When it comes to big things, I agree you should tell your spouse and try to come to some type of mutual compromise. Things like financial issues, raising kids, sex, etc. But I’m not sure you need to tell them or harp on every little annoying habit they have that bugs you. Here, I think you need to pick and choose what’s most important and choose to let some of it go. For example, I care very much how the toilet paper gets put on the roll. My husband doesn’t care, but used to put it on the opposite of how I like it. Because it’s a big deal to me, yes, I should have told him and expect him to honor my wishes. Which, he now does. But, I have learned to not let the fact that he never shuts the closet door bother me too much. I have told him it bothers me, but he continues to forget to close it. I know he has good intentions to do it, but usually forgets. I could choose to believe he is being disrespectful of my wishes, or I could choose to believe he has good intentions and decide not to let it bother me. I just shut the door when I notice it’s open. It doesn’t hurt me any and it keeps him from feeling bad about something rather trivial. If we go around making a big deal about every little thing that annoys us, it could lead to bigger issues just as keeping quiet about important things does.


Paul Byerly June 23, 2016 at 9:15 am

@K – I agree we should pick and choose. Your examples are great because someone else might not care much about the toilet paper while the open door could be a huge problem.
The key if knowing how much something is going to bother us. Discuss the big ones and ignore the small stuff.

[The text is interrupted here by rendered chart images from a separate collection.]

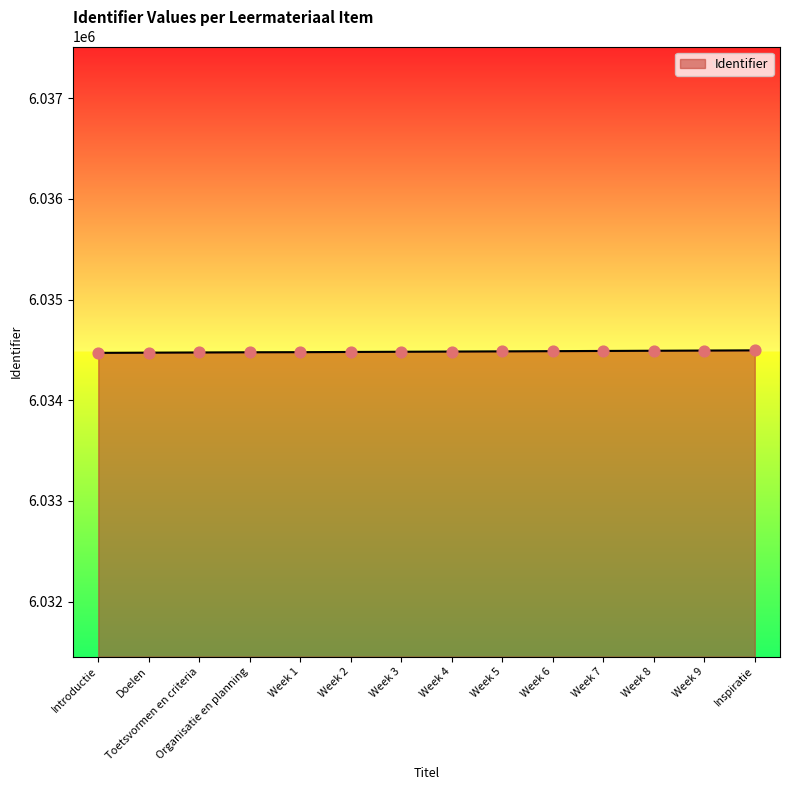

Approximately how many times larger is the value at Week 5 compared to Inspiratie?

1.0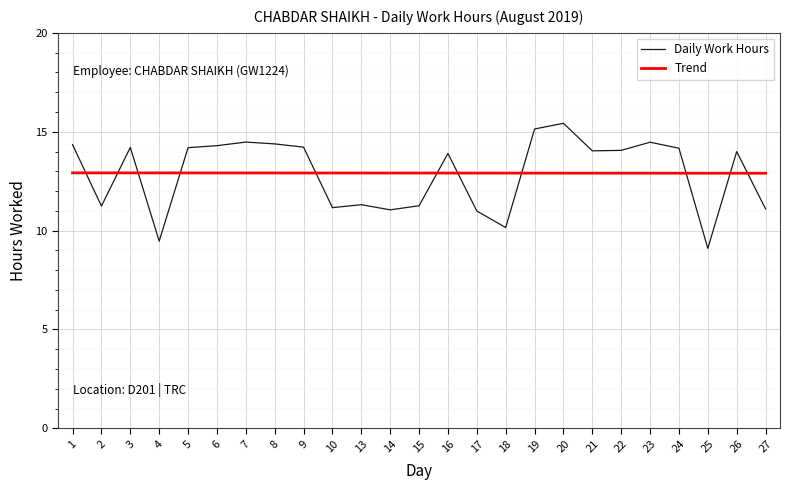

The value at 23 is 8.7. True or false?

False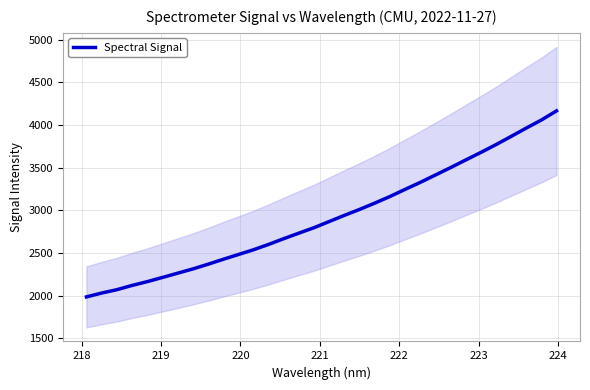

What is the sum of all values?

93404.3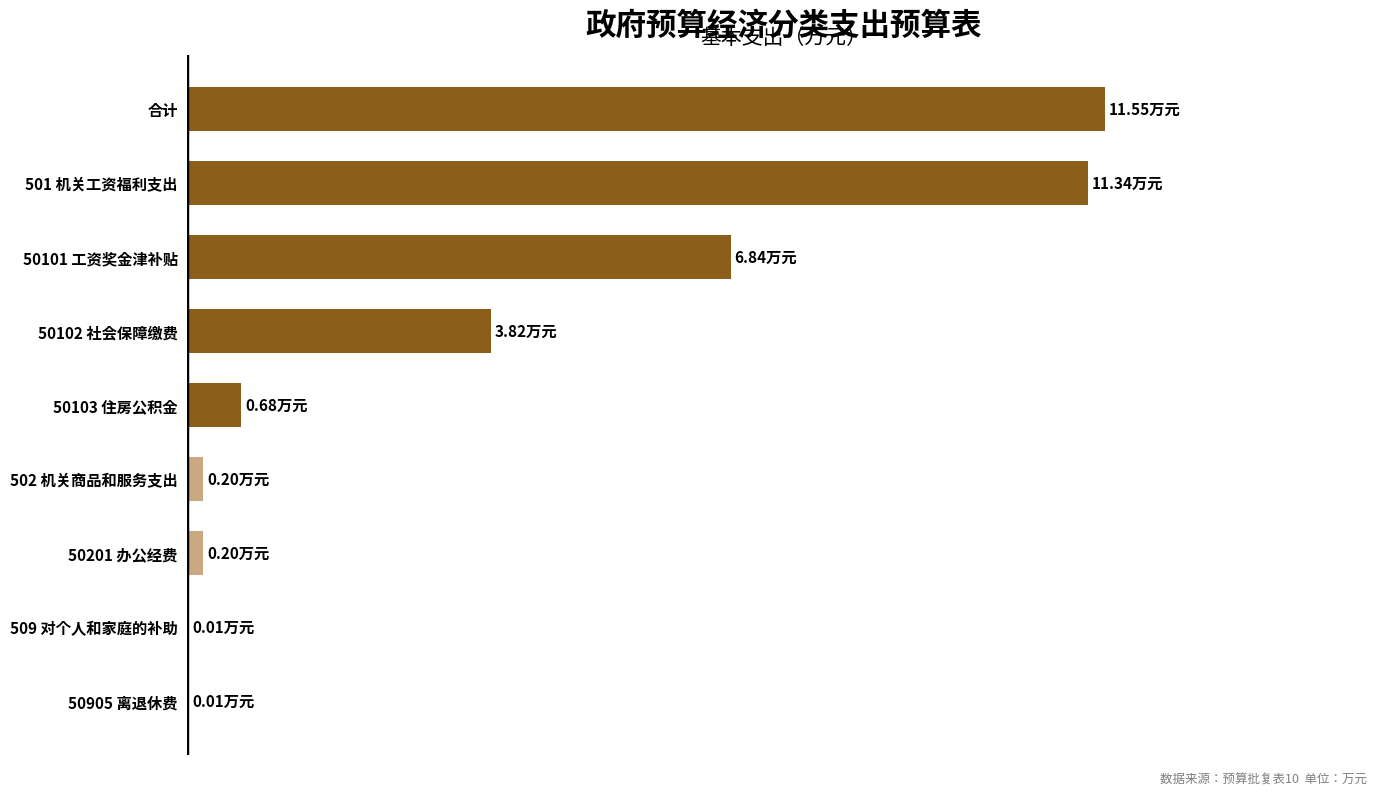

What is the sum of all values?

34.6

Unfortunately, we tend to underestimate things early on, and then we feel stuck because we put up with them for years before we realised we would never be able to ignore them.
Paul Byerly recently posted…What You Put Up With…My Profile


Anonymous June 23, 2016 at 3:57 pm

The chewing noises. They kill me.

But other than that, he’s a totally awesome person, so I try not to complain about it. I’m sure I annoy him in a lot of ways, and I try to address them, but I don’t think he can do anything about the chewing. I think it’s all me, alas.


Paul Byerly June 23, 2016 at 4:38 pm

@Anonymous – This is a huge problem for some folks. Lori is this way, to a degree. I work hard to not chew in her ear, and if I do she lets me know. So I do what I can, and she does what she can.